Reproduce every line of the data below verbatim and in its original order.

• **Record list**:
══════════════════════════════

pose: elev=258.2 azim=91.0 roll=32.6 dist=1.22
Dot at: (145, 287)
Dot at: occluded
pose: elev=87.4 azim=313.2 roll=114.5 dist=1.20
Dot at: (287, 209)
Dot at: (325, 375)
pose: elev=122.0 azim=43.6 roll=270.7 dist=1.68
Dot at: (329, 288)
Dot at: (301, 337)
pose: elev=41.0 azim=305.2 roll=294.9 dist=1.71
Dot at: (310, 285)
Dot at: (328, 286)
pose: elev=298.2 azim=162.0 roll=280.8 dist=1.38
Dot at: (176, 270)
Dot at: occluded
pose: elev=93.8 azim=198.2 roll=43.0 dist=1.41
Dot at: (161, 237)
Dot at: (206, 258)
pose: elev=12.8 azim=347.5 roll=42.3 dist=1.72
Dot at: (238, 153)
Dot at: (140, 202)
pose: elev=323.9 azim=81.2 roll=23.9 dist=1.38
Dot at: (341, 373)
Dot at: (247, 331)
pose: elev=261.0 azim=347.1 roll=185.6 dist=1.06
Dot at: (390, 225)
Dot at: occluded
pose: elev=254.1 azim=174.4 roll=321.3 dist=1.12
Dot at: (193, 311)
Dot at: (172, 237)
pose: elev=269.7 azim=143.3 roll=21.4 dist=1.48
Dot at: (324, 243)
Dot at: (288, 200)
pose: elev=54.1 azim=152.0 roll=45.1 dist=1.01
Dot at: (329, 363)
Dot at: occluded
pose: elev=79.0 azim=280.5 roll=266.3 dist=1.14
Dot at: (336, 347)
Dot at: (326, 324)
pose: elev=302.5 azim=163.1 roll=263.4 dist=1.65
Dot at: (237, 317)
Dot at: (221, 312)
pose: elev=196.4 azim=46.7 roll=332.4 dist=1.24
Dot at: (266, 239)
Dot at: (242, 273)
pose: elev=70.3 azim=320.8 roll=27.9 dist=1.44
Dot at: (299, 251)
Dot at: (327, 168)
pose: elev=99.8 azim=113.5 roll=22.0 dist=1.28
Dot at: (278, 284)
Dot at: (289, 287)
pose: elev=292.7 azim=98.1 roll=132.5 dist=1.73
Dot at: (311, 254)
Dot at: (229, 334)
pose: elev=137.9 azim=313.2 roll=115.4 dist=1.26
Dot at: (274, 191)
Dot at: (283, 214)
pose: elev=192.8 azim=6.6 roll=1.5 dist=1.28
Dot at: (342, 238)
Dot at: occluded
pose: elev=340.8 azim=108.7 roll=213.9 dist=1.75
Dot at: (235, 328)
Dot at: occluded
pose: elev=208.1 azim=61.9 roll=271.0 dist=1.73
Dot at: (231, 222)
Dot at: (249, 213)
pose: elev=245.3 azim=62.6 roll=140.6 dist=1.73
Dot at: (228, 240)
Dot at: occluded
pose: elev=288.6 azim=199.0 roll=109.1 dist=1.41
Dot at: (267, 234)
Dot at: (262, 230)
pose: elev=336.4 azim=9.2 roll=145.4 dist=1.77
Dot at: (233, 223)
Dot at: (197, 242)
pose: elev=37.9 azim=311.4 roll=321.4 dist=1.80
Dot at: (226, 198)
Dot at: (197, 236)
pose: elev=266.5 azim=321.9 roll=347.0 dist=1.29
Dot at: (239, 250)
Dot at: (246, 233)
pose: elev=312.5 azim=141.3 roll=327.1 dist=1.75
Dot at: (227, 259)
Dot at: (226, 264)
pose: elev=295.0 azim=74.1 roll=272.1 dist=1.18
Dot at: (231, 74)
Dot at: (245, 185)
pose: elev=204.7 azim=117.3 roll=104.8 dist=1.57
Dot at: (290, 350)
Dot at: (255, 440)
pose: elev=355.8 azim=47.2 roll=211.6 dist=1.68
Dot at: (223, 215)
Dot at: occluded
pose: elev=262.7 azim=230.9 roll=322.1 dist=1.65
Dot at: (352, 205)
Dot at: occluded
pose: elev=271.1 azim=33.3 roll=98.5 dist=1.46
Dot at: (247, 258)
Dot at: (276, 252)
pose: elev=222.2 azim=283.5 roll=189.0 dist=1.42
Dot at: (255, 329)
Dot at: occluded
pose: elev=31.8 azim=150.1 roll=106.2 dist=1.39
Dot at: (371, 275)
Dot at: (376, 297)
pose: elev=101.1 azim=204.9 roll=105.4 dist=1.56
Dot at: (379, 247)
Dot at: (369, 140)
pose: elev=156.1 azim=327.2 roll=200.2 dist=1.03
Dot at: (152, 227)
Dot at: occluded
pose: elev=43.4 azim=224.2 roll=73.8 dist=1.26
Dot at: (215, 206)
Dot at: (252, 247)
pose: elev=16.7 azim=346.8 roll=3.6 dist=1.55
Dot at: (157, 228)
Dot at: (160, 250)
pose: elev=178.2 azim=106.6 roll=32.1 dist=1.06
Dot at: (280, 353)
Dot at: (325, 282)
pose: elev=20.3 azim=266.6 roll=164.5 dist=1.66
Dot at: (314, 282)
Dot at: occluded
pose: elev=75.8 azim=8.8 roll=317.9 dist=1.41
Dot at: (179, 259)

══════════════════════════════

• **Correct answer**:
pose: elev=258.2 azim=91.0 roll=32.6 dist=1.22
Dot at: (145, 287)
Dot at: occluded
pose: elev=87.4 azim=313.2 roll=114.5 dist=1.20
Dot at: (287, 209)
Dot at: (325, 375)
pose: elev=122.0 azim=43.6 roll=270.7 dist=1.68
Dot at: (329, 288)
Dot at: (301, 337)
pose: elev=41.0 azim=305.2 roll=294.9 dist=1.71
Dot at: (310, 285)
Dot at: (328, 286)
pose: elev=298.2 azim=162.0 roll=280.8 dist=1.38
Dot at: (176, 270)
Dot at: occluded
pose: elev=93.8 azim=198.2 roll=43.0 dist=1.41
Dot at: (161, 237)
Dot at: (206, 258)
pose: elev=12.8 azim=347.5 roll=42.3 dist=1.72
Dot at: (238, 153)
Dot at: (140, 202)
pose: elev=323.9 azim=81.2 roll=23.9 dist=1.38
Dot at: (341, 373)
Dot at: (247, 331)
pose: elev=261.0 azim=347.1 roll=185.6 dist=1.06
Dot at: (390, 225)
Dot at: occluded
pose: elev=254.1 azim=174.4 roll=321.3 dist=1.12
Dot at: (193, 311)
Dot at: (172, 237)
pose: elev=269.7 azim=143.3 roll=21.4 dist=1.48
Dot at: (324, 243)
Dot at: (288, 200)
pose: elev=54.1 azim=152.0 roll=45.1 dist=1.01
Dot at: (329, 363)
Dot at: occluded
pose: elev=79.0 azim=280.5 roll=266.3 dist=1.14
Dot at: (336, 347)
Dot at: (326, 324)
pose: elev=302.5 azim=163.1 roll=263.4 dist=1.65
Dot at: (237, 317)
Dot at: (221, 312)
pose: elev=196.4 azim=46.7 roll=332.4 dist=1.24
Dot at: (266, 239)
Dot at: (242, 273)
pose: elev=70.3 azim=320.8 roll=27.9 dist=1.44
Dot at: (299, 251)
Dot at: (327, 168)
pose: elev=99.8 azim=113.5 roll=22.0 dist=1.28
Dot at: (278, 284)
Dot at: (289, 287)
pose: elev=292.7 azim=98.1 roll=132.5 dist=1.73
Dot at: (311, 254)
Dot at: (229, 334)
pose: elev=137.9 azim=313.2 roll=115.4 dist=1.26
Dot at: (274, 191)
Dot at: (283, 214)
pose: elev=192.8 azim=6.6 roll=1.5 dist=1.28
Dot at: (342, 238)
Dot at: occluded
pose: elev=340.8 azim=108.7 roll=213.9 dist=1.75
Dot at: (235, 328)
Dot at: occluded
pose: elev=208.1 azim=61.9 roll=271.0 dist=1.73
Dot at: (231, 222)
Dot at: (249, 213)
pose: elev=245.3 azim=62.6 roll=140.6 dist=1.73
Dot at: (228, 240)
Dot at: occluded
pose: elev=288.6 azim=199.0 roll=109.1 dist=1.41
Dot at: (267, 234)
Dot at: (262, 230)
pose: elev=336.4 azim=9.2 roll=145.4 dist=1.77
Dot at: (233, 223)
Dot at: (197, 242)
pose: elev=37.9 azim=311.4 roll=321.4 dist=1.80
Dot at: (226, 198)
Dot at: (197, 236)
pose: elev=266.5 azim=321.9 roll=347.0 dist=1.29
Dot at: (239, 250)
Dot at: (246, 233)
pose: elev=312.5 azim=141.3 roll=327.1 dist=1.75
Dot at: (227, 259)
Dot at: (226, 264)
pose: elev=295.0 azim=74.1 roll=272.1 dist=1.18
Dot at: (231, 74)
Dot at: (245, 185)
pose: elev=204.7 azim=117.3 roll=104.8 dist=1.57
Dot at: (290, 350)
Dot at: (255, 440)
pose: elev=355.8 azim=47.2 roll=211.6 dist=1.68
Dot at: (223, 215)
Dot at: occluded
pose: elev=262.7 azim=230.9 roll=322.1 dist=1.65
Dot at: (352, 205)
Dot at: occluded
pose: elev=271.1 azim=33.3 roll=98.5 dist=1.46
Dot at: (247, 258)
Dot at: (276, 252)
pose: elev=222.2 azim=283.5 roll=189.0 dist=1.42
Dot at: (255, 329)
Dot at: occluded
pose: elev=31.8 azim=150.1 roll=106.2 dist=1.39
Dot at: (371, 275)
Dot at: (376, 297)
pose: elev=101.1 azim=204.9 roll=105.4 dist=1.56
Dot at: (379, 247)
Dot at: (369, 140)
pose: elev=156.1 azim=327.2 roll=200.2 dist=1.03
Dot at: (152, 227)
Dot at: occluded
pose: elev=43.4 azim=224.2 roll=73.8 dist=1.26
Dot at: (215, 206)
Dot at: (252, 247)
pose: elev=16.7 azim=346.8 roll=3.6 dist=1.55
Dot at: (157, 228)
Dot at: (160, 250)
pose: elev=178.2 azim=106.6 roll=32.1 dist=1.06
Dot at: (280, 353)
Dot at: (325, 282)
pose: elev=20.3 azim=266.6 roll=164.5 dist=1.66
Dot at: (314, 282)
Dot at: occluded
pose: elev=75.8 azim=8.8 roll=317.9 dist=1.41
Dot at: (179, 259)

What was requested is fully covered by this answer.